WORK TASK
Update the rows below by changing every "series" to "data set" and keeping all other text the same. Leave the pictures out of your answer.
───── EXCERPTED RECORDS
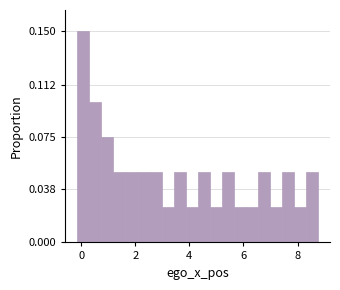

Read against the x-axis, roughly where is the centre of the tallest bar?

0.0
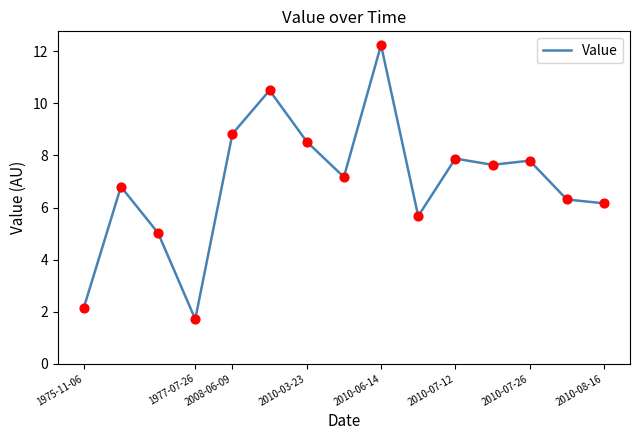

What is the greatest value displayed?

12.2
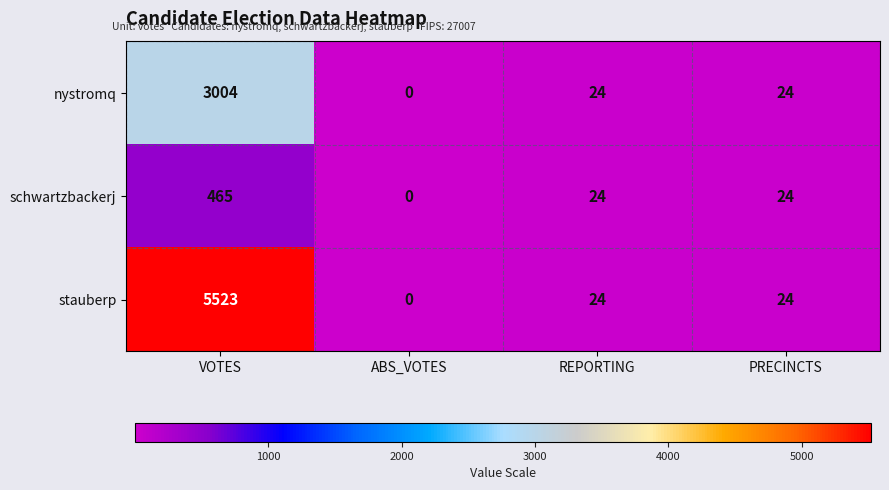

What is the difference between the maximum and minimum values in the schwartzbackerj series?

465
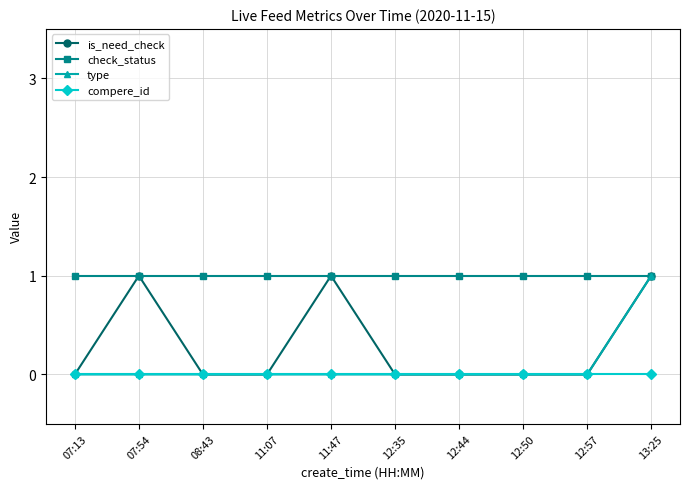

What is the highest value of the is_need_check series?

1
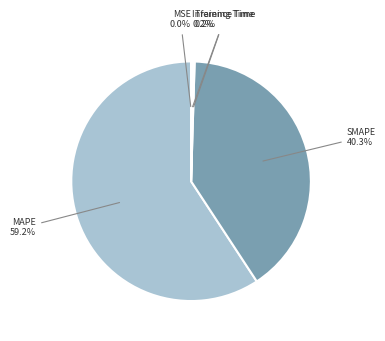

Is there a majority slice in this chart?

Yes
──────────
EXPECTED OUTPUT
Read against the x-axis, roughly where is the centre of the tallest bar?

0.0

What is the greatest value displayed?

12.2

What is the difference between the maximum and minimum values in the schwartzbackerj data set?

465

What is the highest value of the is_need_check data set?

1

Is there a majority slice in this chart?

Yes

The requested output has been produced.